Material supplied >>

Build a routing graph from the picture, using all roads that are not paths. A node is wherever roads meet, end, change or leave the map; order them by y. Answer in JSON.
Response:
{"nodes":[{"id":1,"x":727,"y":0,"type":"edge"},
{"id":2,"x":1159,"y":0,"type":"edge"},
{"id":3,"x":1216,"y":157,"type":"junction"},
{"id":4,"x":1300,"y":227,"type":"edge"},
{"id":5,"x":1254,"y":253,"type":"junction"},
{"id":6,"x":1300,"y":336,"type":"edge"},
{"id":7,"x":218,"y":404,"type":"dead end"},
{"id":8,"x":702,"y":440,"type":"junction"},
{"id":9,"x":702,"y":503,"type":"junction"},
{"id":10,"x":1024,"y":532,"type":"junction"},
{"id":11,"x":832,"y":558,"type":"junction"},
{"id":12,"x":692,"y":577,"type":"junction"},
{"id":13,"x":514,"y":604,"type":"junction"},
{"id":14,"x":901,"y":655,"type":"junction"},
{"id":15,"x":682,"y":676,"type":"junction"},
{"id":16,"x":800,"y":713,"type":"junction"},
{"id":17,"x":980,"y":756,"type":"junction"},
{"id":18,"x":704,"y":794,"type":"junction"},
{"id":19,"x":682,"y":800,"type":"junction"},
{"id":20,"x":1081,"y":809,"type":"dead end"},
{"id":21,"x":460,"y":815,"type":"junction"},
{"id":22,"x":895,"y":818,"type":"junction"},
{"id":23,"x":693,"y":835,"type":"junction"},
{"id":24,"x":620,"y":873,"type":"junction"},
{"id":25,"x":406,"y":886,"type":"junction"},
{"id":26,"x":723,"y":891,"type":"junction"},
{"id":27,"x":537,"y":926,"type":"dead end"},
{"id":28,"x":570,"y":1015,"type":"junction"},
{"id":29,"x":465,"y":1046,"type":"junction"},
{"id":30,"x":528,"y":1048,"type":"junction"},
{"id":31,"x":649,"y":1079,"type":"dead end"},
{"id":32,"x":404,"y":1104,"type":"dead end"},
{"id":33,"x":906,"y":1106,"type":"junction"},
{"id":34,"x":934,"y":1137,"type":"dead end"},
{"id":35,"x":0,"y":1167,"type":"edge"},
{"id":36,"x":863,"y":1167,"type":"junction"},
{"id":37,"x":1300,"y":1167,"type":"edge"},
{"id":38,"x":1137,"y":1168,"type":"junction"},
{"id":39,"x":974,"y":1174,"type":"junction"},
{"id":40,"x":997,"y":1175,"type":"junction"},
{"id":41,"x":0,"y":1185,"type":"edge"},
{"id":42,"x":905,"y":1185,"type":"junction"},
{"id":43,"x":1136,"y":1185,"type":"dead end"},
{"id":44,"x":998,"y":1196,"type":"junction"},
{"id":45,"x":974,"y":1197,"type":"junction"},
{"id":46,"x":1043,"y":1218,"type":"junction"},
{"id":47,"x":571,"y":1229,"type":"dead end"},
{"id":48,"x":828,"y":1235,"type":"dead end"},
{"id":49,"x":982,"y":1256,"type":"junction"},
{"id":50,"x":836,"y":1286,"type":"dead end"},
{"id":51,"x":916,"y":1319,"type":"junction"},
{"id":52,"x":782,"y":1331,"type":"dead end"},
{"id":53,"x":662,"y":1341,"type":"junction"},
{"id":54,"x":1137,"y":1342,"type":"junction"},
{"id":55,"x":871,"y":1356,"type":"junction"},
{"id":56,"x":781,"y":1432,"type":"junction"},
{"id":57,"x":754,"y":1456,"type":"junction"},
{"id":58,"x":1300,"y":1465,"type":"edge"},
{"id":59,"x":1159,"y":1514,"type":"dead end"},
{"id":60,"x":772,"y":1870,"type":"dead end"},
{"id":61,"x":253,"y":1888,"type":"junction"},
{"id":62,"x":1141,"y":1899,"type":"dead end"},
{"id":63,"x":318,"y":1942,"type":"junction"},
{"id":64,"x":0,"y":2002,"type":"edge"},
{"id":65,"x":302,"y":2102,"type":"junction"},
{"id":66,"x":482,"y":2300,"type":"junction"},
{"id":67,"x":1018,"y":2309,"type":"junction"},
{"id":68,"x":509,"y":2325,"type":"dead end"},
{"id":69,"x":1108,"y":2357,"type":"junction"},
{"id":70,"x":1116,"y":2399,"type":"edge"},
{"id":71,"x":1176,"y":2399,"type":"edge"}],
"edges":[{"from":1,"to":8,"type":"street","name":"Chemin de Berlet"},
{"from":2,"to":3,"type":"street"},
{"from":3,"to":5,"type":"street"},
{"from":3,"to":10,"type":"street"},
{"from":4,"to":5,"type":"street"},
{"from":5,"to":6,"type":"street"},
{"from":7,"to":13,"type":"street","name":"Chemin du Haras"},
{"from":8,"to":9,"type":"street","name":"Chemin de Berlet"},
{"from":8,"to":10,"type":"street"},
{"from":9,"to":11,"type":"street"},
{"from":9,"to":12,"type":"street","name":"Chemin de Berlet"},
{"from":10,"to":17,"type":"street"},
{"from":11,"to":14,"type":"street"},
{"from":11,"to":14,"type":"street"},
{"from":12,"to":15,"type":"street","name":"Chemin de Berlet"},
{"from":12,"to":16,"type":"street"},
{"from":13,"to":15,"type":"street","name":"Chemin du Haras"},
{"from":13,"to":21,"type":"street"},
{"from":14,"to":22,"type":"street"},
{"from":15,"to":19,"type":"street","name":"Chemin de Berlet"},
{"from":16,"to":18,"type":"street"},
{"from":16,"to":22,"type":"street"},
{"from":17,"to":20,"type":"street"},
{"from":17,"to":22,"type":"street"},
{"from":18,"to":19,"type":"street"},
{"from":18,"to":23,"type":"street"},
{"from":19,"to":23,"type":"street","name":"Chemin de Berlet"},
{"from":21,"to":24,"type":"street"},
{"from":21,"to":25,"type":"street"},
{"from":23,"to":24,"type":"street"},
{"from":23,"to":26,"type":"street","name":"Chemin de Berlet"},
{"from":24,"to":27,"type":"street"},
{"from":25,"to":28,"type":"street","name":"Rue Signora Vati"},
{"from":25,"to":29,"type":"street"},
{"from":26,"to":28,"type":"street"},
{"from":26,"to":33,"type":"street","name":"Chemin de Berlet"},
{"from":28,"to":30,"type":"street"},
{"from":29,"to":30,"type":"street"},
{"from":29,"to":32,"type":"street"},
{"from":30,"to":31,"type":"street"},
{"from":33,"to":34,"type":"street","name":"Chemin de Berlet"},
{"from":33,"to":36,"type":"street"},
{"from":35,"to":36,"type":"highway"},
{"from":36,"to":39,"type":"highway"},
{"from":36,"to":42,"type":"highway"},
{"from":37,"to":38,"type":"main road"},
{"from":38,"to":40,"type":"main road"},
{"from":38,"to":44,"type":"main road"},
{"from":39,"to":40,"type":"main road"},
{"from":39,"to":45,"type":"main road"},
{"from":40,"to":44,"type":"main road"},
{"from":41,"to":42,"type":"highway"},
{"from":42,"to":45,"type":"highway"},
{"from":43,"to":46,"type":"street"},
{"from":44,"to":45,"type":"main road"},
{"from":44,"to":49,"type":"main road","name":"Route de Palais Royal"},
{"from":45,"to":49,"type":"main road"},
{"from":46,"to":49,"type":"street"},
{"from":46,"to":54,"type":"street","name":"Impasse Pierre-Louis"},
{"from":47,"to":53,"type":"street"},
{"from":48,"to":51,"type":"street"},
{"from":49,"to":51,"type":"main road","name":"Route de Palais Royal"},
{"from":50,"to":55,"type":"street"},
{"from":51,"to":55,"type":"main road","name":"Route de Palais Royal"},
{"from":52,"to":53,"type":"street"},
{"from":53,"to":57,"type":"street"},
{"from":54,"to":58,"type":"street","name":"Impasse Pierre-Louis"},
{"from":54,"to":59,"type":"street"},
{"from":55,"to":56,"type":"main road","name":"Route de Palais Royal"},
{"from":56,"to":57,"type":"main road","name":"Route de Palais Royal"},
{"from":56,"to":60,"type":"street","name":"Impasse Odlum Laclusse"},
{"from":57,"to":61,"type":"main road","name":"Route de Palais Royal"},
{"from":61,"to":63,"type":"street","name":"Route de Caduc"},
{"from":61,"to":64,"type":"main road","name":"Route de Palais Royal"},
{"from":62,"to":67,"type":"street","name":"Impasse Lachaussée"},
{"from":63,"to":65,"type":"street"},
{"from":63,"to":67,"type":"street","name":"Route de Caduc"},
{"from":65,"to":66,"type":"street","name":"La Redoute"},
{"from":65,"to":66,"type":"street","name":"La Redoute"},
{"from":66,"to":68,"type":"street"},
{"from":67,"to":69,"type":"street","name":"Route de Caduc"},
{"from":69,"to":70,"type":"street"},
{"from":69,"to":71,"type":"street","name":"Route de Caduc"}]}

Exercise directions >>
Every line above that contains the word "Berlet" should be reported.

Response >>
"edges":[{"from":1,"to":8,"type":"street","name":"Chemin de Berlet"},
{"from":8,"to":9,"type":"street","name":"Chemin de Berlet"},
{"from":9,"to":12,"type":"street","name":"Chemin de Berlet"},
{"from":12,"to":15,"type":"street","name":"Chemin de Berlet"},
{"from":15,"to":19,"type":"street","name":"Chemin de Berlet"},
{"from":19,"to":23,"type":"street","name":"Chemin de Berlet"},
{"from":23,"to":26,"type":"street","name":"Chemin de Berlet"},
{"from":26,"to":33,"type":"street","name":"Chemin de Berlet"},
{"from":33,"to":34,"type":"street","name":"Chemin de Berlet"},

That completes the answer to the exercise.